═════ Source material ═════
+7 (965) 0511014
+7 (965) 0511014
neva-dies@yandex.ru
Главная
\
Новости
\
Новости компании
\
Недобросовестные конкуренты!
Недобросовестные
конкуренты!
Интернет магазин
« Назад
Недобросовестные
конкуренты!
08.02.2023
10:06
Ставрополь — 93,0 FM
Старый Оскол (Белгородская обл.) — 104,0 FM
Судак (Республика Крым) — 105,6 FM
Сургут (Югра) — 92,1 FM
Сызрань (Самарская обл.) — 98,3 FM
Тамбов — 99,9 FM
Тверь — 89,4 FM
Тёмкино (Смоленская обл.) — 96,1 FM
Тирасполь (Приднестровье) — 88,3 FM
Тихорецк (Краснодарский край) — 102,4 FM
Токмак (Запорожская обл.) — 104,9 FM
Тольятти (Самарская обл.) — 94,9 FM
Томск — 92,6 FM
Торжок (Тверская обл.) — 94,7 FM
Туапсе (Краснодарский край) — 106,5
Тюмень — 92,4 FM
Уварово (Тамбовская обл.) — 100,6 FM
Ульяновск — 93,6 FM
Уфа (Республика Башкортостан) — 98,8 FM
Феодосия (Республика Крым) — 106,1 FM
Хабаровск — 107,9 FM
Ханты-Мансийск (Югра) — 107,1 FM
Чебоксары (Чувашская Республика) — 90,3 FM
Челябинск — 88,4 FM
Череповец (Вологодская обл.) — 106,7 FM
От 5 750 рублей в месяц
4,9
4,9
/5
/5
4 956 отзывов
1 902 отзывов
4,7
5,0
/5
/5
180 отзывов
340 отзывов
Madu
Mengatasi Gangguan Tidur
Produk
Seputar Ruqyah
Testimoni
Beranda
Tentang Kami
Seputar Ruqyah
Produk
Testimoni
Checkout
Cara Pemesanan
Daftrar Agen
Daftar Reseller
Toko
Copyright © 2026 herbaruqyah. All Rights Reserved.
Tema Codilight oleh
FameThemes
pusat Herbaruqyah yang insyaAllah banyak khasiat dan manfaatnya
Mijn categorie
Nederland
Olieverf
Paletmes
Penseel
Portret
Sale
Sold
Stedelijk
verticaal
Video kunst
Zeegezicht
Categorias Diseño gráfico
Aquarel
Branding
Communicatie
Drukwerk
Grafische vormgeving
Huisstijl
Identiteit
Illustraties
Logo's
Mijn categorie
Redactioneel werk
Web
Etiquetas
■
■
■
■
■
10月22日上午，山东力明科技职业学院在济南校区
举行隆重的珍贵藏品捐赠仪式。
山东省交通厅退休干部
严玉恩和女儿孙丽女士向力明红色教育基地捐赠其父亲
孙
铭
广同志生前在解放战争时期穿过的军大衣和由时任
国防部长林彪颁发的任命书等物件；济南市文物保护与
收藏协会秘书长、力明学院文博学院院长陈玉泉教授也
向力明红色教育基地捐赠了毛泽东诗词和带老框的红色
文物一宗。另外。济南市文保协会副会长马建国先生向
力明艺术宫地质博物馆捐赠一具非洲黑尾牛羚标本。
═════
Exercise | Retype the listing. Match it exactly.

Solution |
+7 (965) 0511014
+7 (965) 0511014
neva-dies@yandex.ru
Главная
\
Новости
\
Новости компании
\
Недобросовестные конкуренты!
Недобросовестные
конкуренты!
Интернет магазин
« Назад
Недобросовестные
конкуренты!
08.02.2023
10:06
Ставрополь — 93,0 FM
Старый Оскол (Белгородская обл.) — 104,0 FM
Судак (Республика Крым) — 105,6 FM
Сургут (Югра) — 92,1 FM
Сызрань (Самарская обл.) — 98,3 FM
Тамбов — 99,9 FM
Тверь — 89,4 FM
Тёмкино (Смоленская обл.) — 96,1 FM
Тирасполь (Приднестровье) — 88,3 FM
Тихорецк (Краснодарский край) — 102,4 FM
Токмак (Запорожская обл.) — 104,9 FM
Тольятти (Самарская обл.) — 94,9 FM
Томск — 92,6 FM
Торжок (Тверская обл.) — 94,7 FM
Туапсе (Краснодарский край) — 106,5
Тюмень — 92,4 FM
Уварово (Тамбовская обл.) — 100,6 FM
Ульяновск — 93,6 FM
Уфа (Республика Башкортостан) — 98,8 FM
Феодосия (Республика Крым) — 106,1 FM
Хабаровск — 107,9 FM
Ханты-Мансийск (Югра) — 107,1 FM
Чебоксары (Чувашская Республика) — 90,3 FM
Челябинск — 88,4 FM
Череповец (Вологодская обл.) — 106,7 FM
От 5 750 рублей в месяц
4,9
4,9
/5
/5
4 956 отзывов
1 902 отзывов
4,7
5,0
/5
/5
180 отзывов
340 отзывов
Madu
Mengatasi Gangguan Tidur
Produk
Seputar Ruqyah
Testimoni
Beranda
Tentang Kami
Seputar Ruqyah
Produk
Testimoni
Checkout
Cara Pemesanan
Daftrar Agen
Daftar Reseller
Toko
Copyright © 2026 herbaruqyah. All Rights Reserved.
Tema Codilight oleh
FameThemes
pusat Herbaruqyah yang insyaAllah banyak khasiat dan manfaatnya
Mijn categorie
Nederland
Olieverf
Paletmes
Penseel
Portret
Sale
Sold
Stedelijk
verticaal
Video kunst
Zeegezicht
Categorias Diseño gráfico
Aquarel
Branding
Communicatie
Drukwerk
Grafische vormgeving
Huisstijl
Identiteit
Illustraties
Logo's
Mijn categorie
Redactioneel werk
Web
Etiquetas
■
■
■
■
■
10月22日上午，山东力明科技职业学院在济南校区
举行隆重的珍贵藏品捐赠仪式。
山东省交通厅退休干部
严玉恩和女儿孙丽女士向力明红色教育基地捐赠其父亲
孙
铭
广同志生前在解放战争时期穿过的军大衣和由时任
国防部长林彪颁发的任命书等物件；济南市文物保护与
收藏协会秘书长、力明学院文博学院院长陈玉泉教授也
向力明红色教育基地捐赠了毛泽东诗词和带老框的红色
文物一宗。另外。济南市文保协会副会长马建国先生向
力明艺术宫地质博物馆捐赠一具非洲黑尾牛羚标本。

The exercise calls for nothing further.